Les femmes du sixième étage

« Les femmes du sixième étage », film de Philippe Le Guay sorti sur les écrans français en février dernier, raconte une jolie et improbable histoire d’amour.

 Pour nous qui avons vécu à Madrid, voir de grandes actrices espagnoles comme Natalia Verbeke et Carmen Maura aux côtés de Fabrice Luchini et Sandrine Kiberlain est source de plaisir et de nostalgie. Ensemble, ils donnent au film de Philippe Le Guay énergie, humour et profondeur.

 Dans les années soixante, Jean-Louis Joubert (Fabrice Luchini) est l’héritier d’une charge d’agent de change, l’époux de Suzanne (Sandrine Kiberlain) et le père de deux garçons formatés par l’éducation des bons pères. Sa vie est grise ; celle de Suzanne, débordante de futilité.

 Suzanne recrute comme bonne Maria (Natalia Verbeke), une jeune espagnole fraîchement arrivée à Paris comme tant d’émigrants fuyant la misère et la dictature franquiste. Il se trouve que Maria habite une chambre minuscule au sixième étage du même immeuble. Les autres chambres sont aussi occupées par des espagnoles. La vie y est dure : il n’y a pas l’eau courante et les WC sont chroniquement bouchés.

 Peu à peu, Jean-Louis, « Monsieur », se fascine pour cet univers si différent, juste au-dessus de lui : un groupe de femmes qui souffrent pour elles-mêmes et les êtres chers restés au pays, qui se déchirent entre bigotisme et anticléricalisme, qui se prêtent main forte en cas de coup dur, qui partagent la paella, le vin de Malaga et le Flamenco. La fascination est d’autant plus forte qu’elle s’accompagne d’un désir de plus en plus fort pour Maria.

 Suzanne est incapable de comprendre ce qui est en train de changer en son mari. Son entourage de petites bourgeoises parle d’une nymphomane briseuse de mariages : ce personnage fantasmé a pour elle plus de réalité que la communauté de femmes qui vit à l’étage au-dessus ou que Maria elle-même, vraie fée du logis que son statut de domestique est censé déposséder de son corps de femme. Expulsé de l’appartement familial, Jean-Louis se réfugie dans l’une des chambres de bonne du sixième étage.

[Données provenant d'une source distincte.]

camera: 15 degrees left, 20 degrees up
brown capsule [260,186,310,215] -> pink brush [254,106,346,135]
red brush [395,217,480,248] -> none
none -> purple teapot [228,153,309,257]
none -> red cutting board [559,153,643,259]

Après la pension, après le service militaire, après le mariage, il savoure le bonheur d’avoir enfin une chambre pour lui tout seul !

 Le scénario du film est original, mais c’est le jeu des acteurs qui en fait la force : le masque gris de Jean-Louis se fissure peu à peu pour laisser doucement percer le sourire ; Maria passe de la surprise face à ce patron si peu conventionnel au rejet violent et à l’amour, au moins pour un soir.

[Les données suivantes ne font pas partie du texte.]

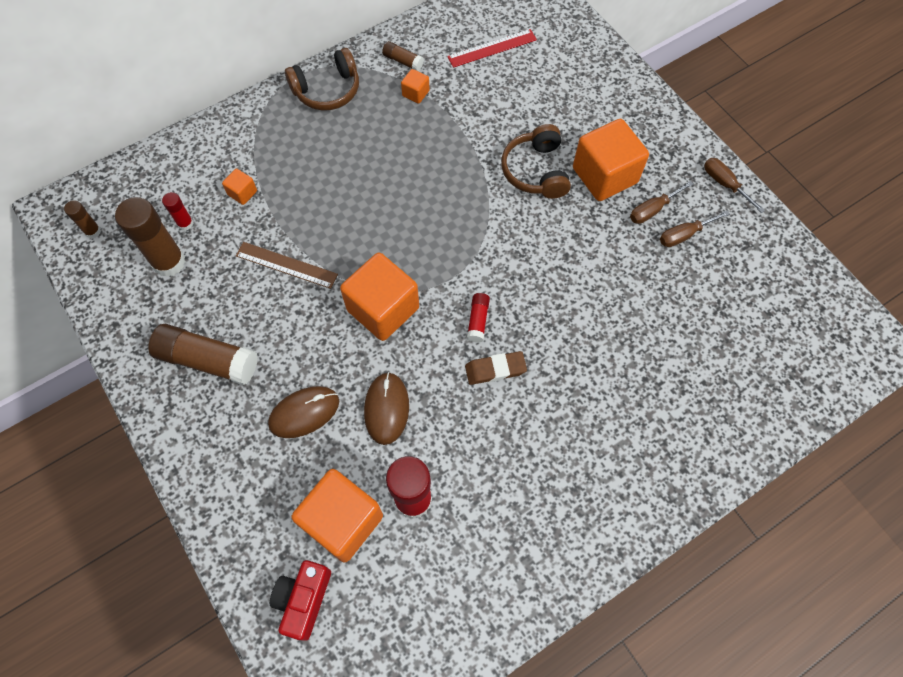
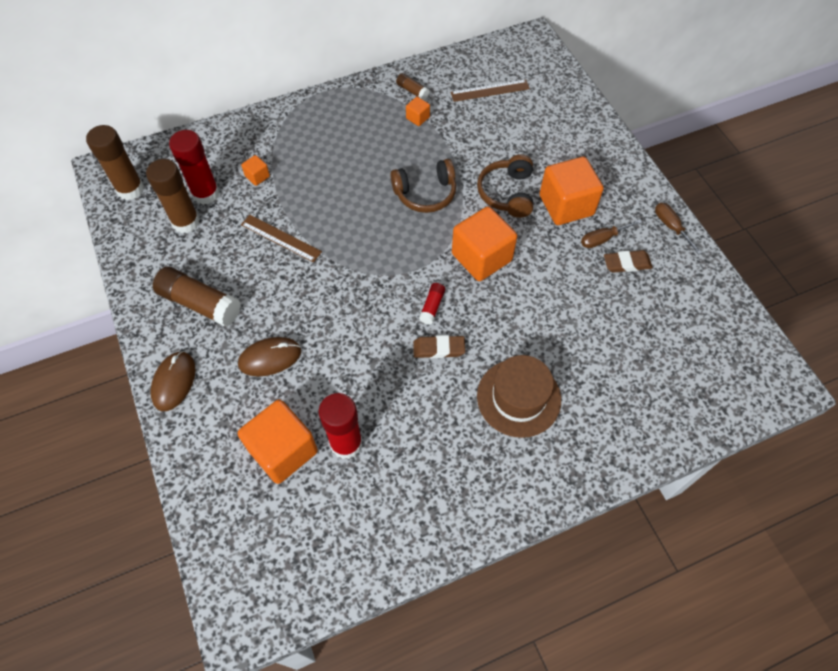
camera: 10 degrees right, 5 degrees down
brown glue stick [64,200,101,239] -> brown glue stick [86,125,144,200], size x2.03
red glue stick [162,192,194,231] -> red glue stick [169,130,219,205], size x2.03
red camera [270,560,331,641] -> none
brown headphones [285,48,359,111] -> brown headphones moved to [390,159,456,213]
orange cube [340,253,419,341] -> orange cube moved to [452,206,517,281]
brown mouse [364,372,409,445] -> brown mouse moved to [150,351,195,411]
red ruler [447,29,537,68] -> brown ruler [451,79,530,102]
brown screwdriver [660,211,730,247] -> brown eraser [604,250,653,273]
none -> brown hat [477,355,561,438]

 « Les femmes du sixième étage » est un bon film comique. Mais il est plus qu’un divertissement : il décrit la « transhumance » de Jean-Louis, de Maria et, au bout du compte, même de Suzanne, d’un état de non-vie à la découverte de la liberté.

 Photo du film « les femmes du sixième étage », Fabrice Luchini et Natalia Verbeke.

Et maintenant on va où ?

Le film de Nadine Labaki, « et maintenant on va où ? » est probablement le plus drôle et émouvant qu’il nous ait été donné de voir depuis des années.

 La salle 2 du multiplex UGC de Bruxelles est pleine, ce samedi soir, et il y a de l’ambiance. On parle français, néerlandais et arabe. Une publicité de Dexia, la banque franco-belge qui vient d’imploser, fait l’objet de quolibets. Le public rira à gorges déployées pendant le film et applaudira au générique final. 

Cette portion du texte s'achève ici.